** Start of Given information **

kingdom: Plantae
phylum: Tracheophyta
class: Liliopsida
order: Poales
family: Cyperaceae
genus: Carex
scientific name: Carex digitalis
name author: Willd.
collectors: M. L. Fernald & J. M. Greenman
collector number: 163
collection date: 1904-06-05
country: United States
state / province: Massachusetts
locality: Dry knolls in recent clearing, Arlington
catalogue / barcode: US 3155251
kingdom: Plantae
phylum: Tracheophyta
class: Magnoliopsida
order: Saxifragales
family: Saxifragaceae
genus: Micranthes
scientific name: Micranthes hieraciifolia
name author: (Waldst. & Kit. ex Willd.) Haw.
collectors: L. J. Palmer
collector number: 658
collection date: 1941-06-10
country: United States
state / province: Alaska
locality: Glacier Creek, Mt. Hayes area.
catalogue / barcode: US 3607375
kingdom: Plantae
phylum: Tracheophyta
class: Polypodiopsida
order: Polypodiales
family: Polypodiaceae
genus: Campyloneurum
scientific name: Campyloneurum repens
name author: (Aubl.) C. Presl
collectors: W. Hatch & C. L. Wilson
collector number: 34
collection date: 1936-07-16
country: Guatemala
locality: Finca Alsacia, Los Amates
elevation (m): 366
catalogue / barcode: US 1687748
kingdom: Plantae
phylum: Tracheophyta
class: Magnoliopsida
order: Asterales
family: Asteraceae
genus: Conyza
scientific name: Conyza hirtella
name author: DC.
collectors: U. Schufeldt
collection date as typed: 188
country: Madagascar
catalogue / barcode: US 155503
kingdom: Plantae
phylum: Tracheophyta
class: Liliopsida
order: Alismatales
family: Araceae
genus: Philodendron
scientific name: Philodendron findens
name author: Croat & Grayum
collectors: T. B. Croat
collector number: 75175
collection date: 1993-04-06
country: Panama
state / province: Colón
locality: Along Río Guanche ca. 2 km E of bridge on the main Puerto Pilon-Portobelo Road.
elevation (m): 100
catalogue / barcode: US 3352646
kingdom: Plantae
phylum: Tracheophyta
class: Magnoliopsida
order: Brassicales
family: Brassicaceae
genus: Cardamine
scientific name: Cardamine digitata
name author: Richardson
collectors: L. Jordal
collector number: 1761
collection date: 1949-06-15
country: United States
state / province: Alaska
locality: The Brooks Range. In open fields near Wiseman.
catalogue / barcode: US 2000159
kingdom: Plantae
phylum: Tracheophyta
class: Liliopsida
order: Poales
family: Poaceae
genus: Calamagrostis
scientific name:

** End of Given information **

[Task instructions] Lay out every line of the rows above as a two-column Markdown table. Put a running number in the Line No. column and the line itself in the Entry column, and leave out any blank lines.

[In response]
| Line No. | Entry |
|---|---|
| 1 | kingdom: Plantae |
| 2 | phylum: Tracheophyta |
| 3 | class: Liliopsida |
| 4 | order: Poales |
| 5 | family: Cyperaceae |
| 6 | genus: Carex |
| 7 | scientific name: Carex digitalis |
| 8 | name author: Willd. |
| 9 | collectors: M. L. Fernald & J. M. Greenman |
| 10 | collector number: 163 |
| 11 | collection date: 1904-06-05 |
| 12 | country: United States |
| 13 | state / province: Massachusetts |
| 14 | locality: Dry knolls in recent clearing, Arlington |
| 15 | catalogue / barcode: US 3155251 |
| 16 | kingdom: Plantae |
| 17 | phylum: Tracheophyta |
| 18 | class: Magnoliopsida |
| 19 | order: Saxifragales |
| 20 | family: Saxifragaceae |
| 21 | genus: Micranthes |
| 22 | scientific name: Micranthes hieraciifolia |
| 23 | name author: (Waldst. & Kit. ex Willd.) Haw. |
| 24 | collectors: L. J. Palmer |
| 25 | collector number: 658 |
| 26 | collection date: 1941-06-10 |
| 27 | country: United States |
| 28 | state / province: Alaska |
| 29 | locality: Glacier Creek, Mt. Hayes area. |
| 30 | catalogue / barcode: US 3607375 |
| 31 | kingdom: Plantae |
| 32 | phylum: Tracheophyta |
| 33 | class: Polypodiopsida |
| 34 | order: Polypodiales |
| 35 | family: Polypodiaceae |
| 36 | genus: Campyloneurum |
| 37 | scientific name: Campyloneurum repens |
| 38 | name author: (Aubl.) C. Presl |
| 39 | collectors: W. Hatch & C. L. Wilson |
| 40 | collector number: 34 |
| 41 | collection date: 1936-07-16 |
| 42 | country: Guatemala |
| 43 | locality: Finca Alsacia, Los Amates |
| 44 | elevation (m): 366 |
| 45 | catalogue / barcode: US 1687748 |
| 46 | kingdom: Plantae |
| 47 | phylum: Tracheophyta |
| 48 | class: Magnoliopsida |
| 49 | order: Asterales |
| 50 | family: Asteraceae |
| 51 | genus: Conyza |
| 52 | scientific name: Conyza hirtella |
| 53 | name author: DC. |
| 54 | collectors: U. Schufeldt |
| 55 | collection date as typed: 188 |
| 56 | country: Madagascar |
| 57 | catalogue / barcode: US 155503 |
| 58 | kingdom: Plantae |
| 59 | phylum: Tracheophyta |
| 60 | class: Liliopsida |
| 61 | order: Alismatales |
| 62 | family: Araceae |
| 63 | genus: Philodendron |
| 64 | scientific name: Philodendron findens |
| 65 | name author: Croat & Grayum |
| 66 | collectors: T. B. Croat |
| 67 | collector number: 75175 |
| 68 | collection date: 1993-04-06 |
| 69 | country: Panama |
| 70 | state / province: Colón |
| 71 | locality: Along Río Guanche ca. 2 km E of bridge on the main Puerto Pilon-Portobelo Road. |
| 72 | elevation (m): 100 |
| 73 | catalogue / barcode: US 3352646 |
| 74 | kingdom: Plantae |
| 75 | phylum: Tracheophyta |
| 76 | class: Magnoliopsida |
| 77 | order: Brassicales |
| 78 | family: Brassicaceae |
| 79 | genus: Cardamine |
| 80 | scientific name: Cardamine digitata |
| 81 | name author: Richardson |
| 82 | collectors: L. Jordal |
| 83 | collector number: 1761 |
| 84 | collection date: 1949-06-15 |
| 85 | country: United States |
| 86 | state / province: Alaska |
| 87 | locality: The Brooks Range. In open fields near Wiseman. |
| 88 | catalogue / barcode: US 2000159 |
| 89 | kingdom: Plantae |
| 90 | phylum: Tracheophyta |
| 91 | class: Liliopsida |
| 92 | order: Poales |
| 93 | family: Poaceae |
| 94 | genus: Calamagrostis |
| 95 | scientific name: |